Langkah para pelaku pasar cenderung defensif sembari menanti rilis data penting bulan Juni, khususnya angka kepercayaan bisnis dan konsumen domestik. Meski sempat menunjukkan perbaikan pada Mei lalu, kedua indikator tersebut dinilai masih rapuh.
Selain itu, radar investor juga tertuju pada rilis data PMI China serta laporan ketenagakerjaan AS demi membaca arah ekonomi dua raksasa dunia tersebut.
Lonjakan harga minyak ikut memberikan alarm inflasi, yang memperkuat spekulasi bahwa suku bunga tinggi masih akan bertahan.

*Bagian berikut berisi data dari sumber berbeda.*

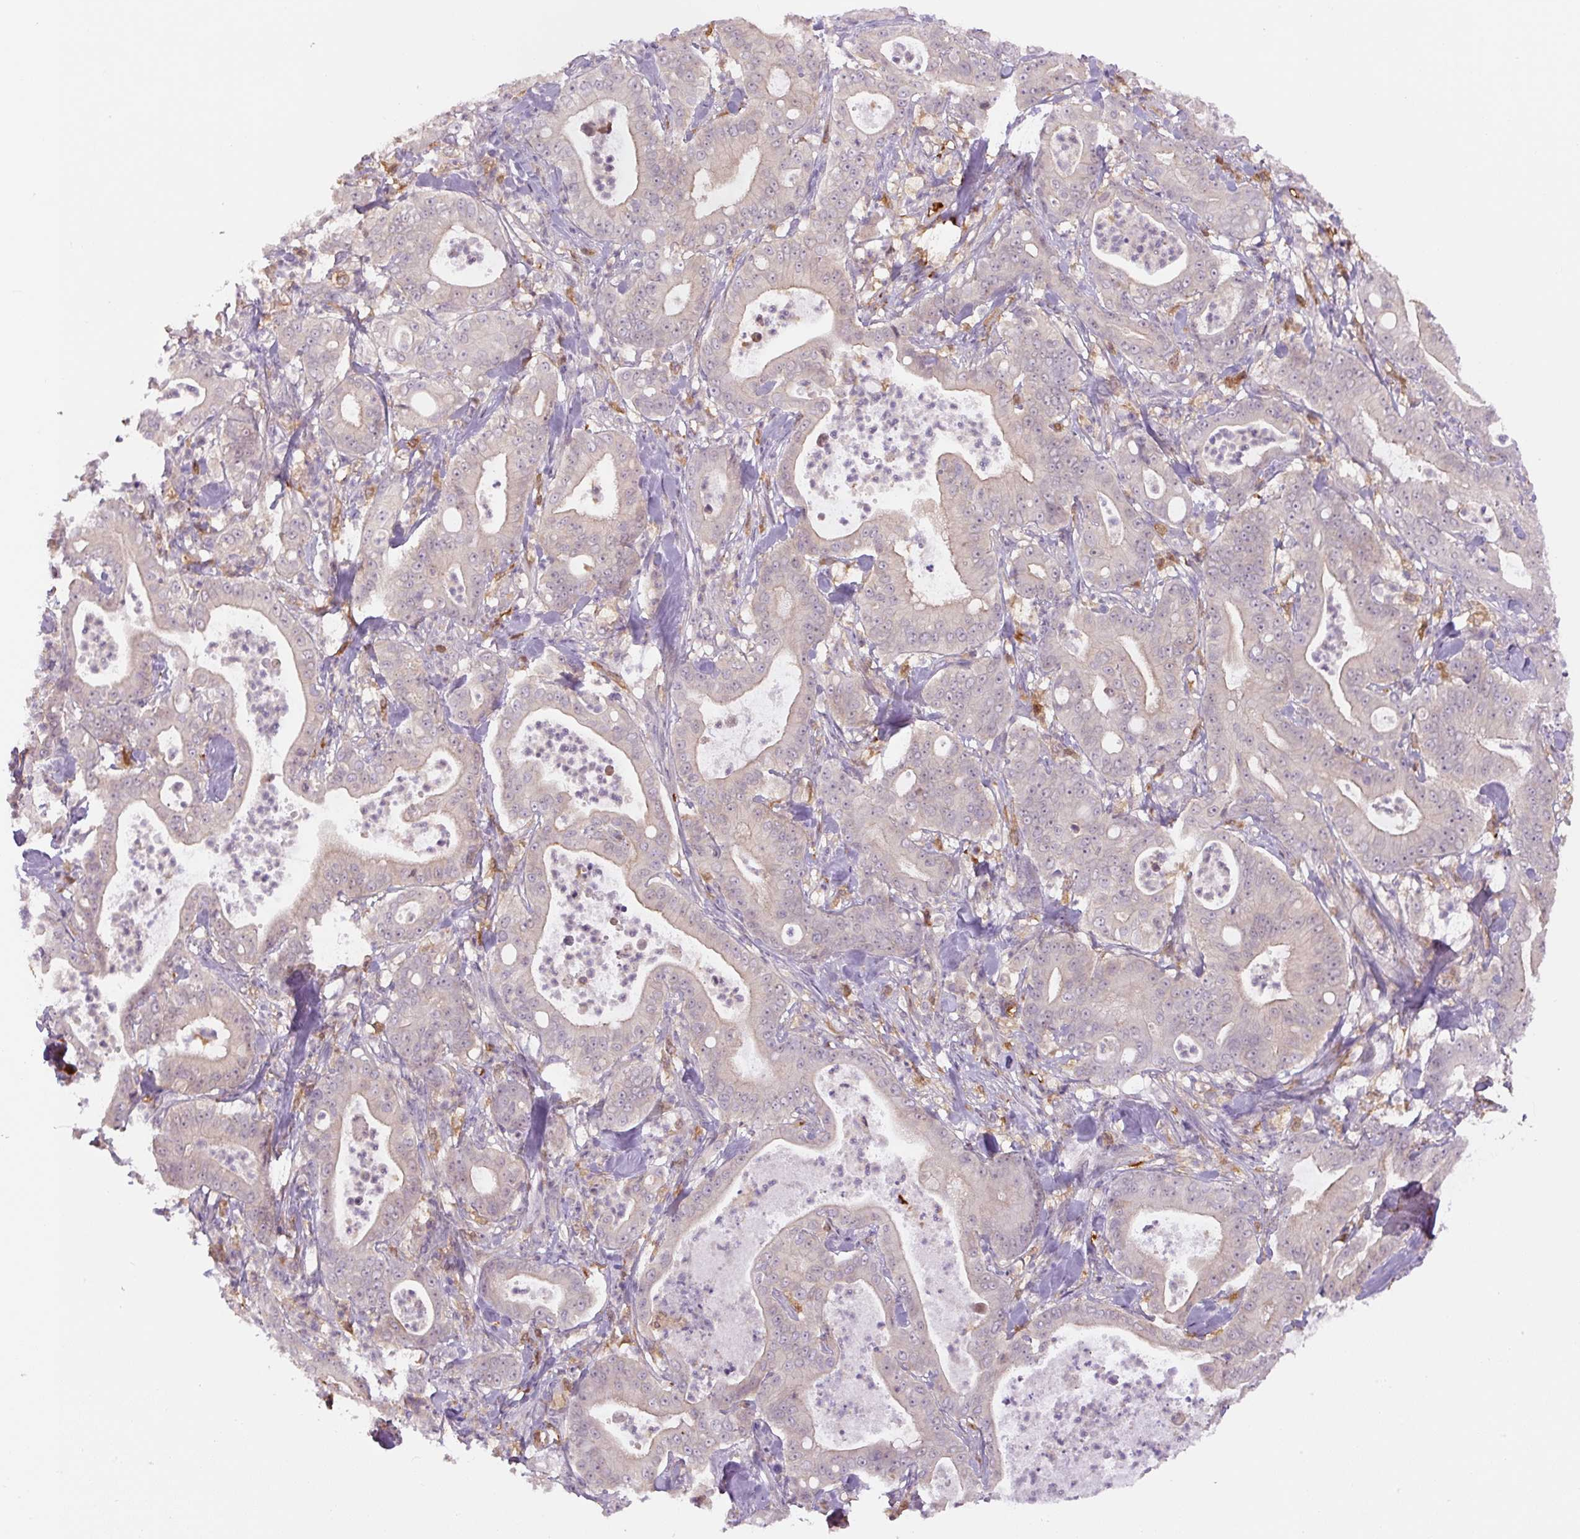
{"staining": {"intensity": "negative", "quantity": "none", "location": "none"}, "tissue": "pancreatic cancer", "cell_type": "Tumor cells", "image_type": "cancer", "snomed": [{"axis": "morphology", "description": "Adenocarcinoma, NOS"}, {"axis": "topography", "description": "Pancreas"}], "caption": "Immunohistochemical staining of pancreatic cancer (adenocarcinoma) demonstrates no significant staining in tumor cells.", "gene": "SPSB2", "patient": {"sex": "male", "age": 71}}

Tekanan terbesar pada indeks hari ini datang dari sektor utilitas, layanan komunikasi, teknologi elektronik, dan keuangan.
Beberapa saham blue-chip yang menahan laju indeks antara lain; Bandara Internasional Auckland yang jatuh 1,1 persen, Meridian Energy yang turun 1,0 persen, Infratil berkurang 0,7 persen dan Pelabuhan Tauranga turun 0,3 persen.